Tutorial
Bayesian Models of Human Learning and Inference
Josh Tenenbaum
Regency E
Bayesian methods have revolutionized major areas of artificial intelligence, machine learning, natural language processing and computer vision. Recently Bayesian approaches have also begun to take hold in cognitive science, as a principled framework for explaining how humans might learn, reason, perceive and communicate about their world. This tutorial will sketch some of the challenges and prospects for Bayesian models in cognitive science, and also draw some lessons for bringing probabilistic approaches to artificial intelligence closer to human-level abilities.

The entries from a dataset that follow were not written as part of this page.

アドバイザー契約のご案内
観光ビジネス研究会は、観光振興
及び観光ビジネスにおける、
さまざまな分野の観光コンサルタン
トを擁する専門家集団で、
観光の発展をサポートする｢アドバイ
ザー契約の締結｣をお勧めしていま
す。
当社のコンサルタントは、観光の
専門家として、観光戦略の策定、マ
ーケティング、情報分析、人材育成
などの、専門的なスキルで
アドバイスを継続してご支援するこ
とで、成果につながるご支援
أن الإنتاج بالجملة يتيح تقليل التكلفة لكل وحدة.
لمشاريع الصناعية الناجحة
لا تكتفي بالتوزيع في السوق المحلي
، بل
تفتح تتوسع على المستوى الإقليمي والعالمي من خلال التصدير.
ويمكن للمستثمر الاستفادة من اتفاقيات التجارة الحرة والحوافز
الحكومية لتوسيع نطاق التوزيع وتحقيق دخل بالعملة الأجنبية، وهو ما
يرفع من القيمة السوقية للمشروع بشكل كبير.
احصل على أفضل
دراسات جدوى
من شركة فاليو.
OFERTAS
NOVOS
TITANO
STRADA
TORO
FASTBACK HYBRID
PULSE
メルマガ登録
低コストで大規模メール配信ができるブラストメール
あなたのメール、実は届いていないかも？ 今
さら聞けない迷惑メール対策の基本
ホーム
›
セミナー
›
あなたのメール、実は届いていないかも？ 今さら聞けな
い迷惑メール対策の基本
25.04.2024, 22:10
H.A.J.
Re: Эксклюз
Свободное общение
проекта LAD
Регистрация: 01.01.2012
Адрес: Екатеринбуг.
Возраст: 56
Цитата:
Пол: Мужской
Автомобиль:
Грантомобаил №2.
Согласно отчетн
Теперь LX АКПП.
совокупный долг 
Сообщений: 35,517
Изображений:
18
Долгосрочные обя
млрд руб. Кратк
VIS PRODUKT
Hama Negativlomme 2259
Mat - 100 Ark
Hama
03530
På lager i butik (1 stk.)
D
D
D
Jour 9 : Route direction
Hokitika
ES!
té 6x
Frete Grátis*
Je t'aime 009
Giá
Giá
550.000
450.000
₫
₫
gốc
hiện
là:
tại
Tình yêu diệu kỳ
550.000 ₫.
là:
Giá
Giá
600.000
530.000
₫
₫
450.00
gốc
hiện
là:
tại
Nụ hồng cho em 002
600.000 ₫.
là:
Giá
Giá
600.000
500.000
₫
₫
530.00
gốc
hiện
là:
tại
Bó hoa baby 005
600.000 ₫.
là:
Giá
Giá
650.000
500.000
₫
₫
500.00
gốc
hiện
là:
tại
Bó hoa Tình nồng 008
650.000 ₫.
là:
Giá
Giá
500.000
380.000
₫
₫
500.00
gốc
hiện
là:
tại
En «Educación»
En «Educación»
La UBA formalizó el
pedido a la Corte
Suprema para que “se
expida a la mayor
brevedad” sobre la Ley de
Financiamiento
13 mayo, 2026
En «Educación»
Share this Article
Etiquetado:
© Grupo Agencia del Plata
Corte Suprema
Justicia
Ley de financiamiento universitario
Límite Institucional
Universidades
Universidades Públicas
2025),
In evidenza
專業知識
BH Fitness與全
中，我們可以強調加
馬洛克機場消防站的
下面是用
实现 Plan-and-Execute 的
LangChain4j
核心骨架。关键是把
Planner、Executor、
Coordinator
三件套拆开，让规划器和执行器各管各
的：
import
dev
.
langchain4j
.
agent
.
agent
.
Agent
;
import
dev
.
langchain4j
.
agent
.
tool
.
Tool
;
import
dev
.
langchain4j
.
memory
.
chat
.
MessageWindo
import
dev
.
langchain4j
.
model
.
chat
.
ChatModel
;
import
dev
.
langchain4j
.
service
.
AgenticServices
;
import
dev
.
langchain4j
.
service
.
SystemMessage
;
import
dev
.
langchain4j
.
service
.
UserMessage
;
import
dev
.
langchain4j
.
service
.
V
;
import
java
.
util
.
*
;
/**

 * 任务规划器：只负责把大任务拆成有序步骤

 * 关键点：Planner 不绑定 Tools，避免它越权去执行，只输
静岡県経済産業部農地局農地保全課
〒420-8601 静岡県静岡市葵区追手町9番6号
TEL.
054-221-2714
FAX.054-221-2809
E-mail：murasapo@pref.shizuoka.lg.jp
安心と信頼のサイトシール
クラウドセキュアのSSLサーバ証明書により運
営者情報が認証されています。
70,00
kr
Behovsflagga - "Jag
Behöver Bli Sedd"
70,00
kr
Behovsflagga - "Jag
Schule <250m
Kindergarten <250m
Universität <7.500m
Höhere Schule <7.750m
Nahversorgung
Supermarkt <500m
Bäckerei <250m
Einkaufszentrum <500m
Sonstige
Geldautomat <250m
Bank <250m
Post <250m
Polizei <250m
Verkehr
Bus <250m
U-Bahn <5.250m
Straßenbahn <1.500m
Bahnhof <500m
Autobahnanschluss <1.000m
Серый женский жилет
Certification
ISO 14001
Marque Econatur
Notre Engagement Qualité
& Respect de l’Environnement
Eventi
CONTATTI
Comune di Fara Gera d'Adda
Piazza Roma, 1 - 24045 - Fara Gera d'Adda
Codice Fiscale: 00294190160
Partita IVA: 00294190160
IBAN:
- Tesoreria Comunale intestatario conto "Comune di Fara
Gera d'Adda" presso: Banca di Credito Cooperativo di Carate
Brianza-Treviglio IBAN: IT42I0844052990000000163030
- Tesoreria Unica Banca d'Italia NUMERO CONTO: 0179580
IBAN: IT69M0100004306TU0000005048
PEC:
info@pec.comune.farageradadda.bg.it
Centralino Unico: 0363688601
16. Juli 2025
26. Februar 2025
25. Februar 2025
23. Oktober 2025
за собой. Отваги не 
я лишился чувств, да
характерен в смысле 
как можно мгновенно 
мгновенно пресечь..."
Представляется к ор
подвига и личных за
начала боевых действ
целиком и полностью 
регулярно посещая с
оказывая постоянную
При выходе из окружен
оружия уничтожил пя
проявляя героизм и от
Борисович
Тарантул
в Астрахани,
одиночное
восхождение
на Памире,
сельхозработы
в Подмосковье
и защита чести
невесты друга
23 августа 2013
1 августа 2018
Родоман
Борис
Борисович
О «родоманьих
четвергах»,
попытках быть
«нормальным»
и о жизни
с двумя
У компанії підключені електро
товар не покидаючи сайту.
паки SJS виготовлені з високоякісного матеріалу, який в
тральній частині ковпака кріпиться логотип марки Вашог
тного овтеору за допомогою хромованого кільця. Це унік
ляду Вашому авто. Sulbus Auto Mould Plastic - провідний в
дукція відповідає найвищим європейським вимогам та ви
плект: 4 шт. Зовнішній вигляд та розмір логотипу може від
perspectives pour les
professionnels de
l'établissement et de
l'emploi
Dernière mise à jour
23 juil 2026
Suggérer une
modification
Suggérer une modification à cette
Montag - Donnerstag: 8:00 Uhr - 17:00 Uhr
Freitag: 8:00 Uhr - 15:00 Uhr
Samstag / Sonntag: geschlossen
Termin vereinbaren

The focus will be on learning and reasoning tasks where people routinely make successful generalizations from very sparse evidence. These tasks include word learning and semantic interpretation, inference about unobserved properties of objects and relations between objects, reasoning about the goals of other agents, and causal learning and inference. These inferences can be modeled as Bayesian computations operating over constrained representations of world structure – what cognitive scientists have called “intuitive theories” or “schemas”. For each task, we will consider how the appropriate knowledge representations are structured, how these representations guide Bayesian learning and reasoning, and how these representations could themselves be learned via Bayesian methods. Models will be evaluated both in terms of how well they capture quantitative or qualitative patterns of human behavior, and their ability to solve analogous real-world problems of learning and inference. The models we discuss will draw on – and hopefully, offer new insights for – several directions in contemporary machine learning, including semi-supervised learning, modeling relational data, structure learning in graphical models, hierarchical Bayesian modeling, and Bayesian nonparametrics.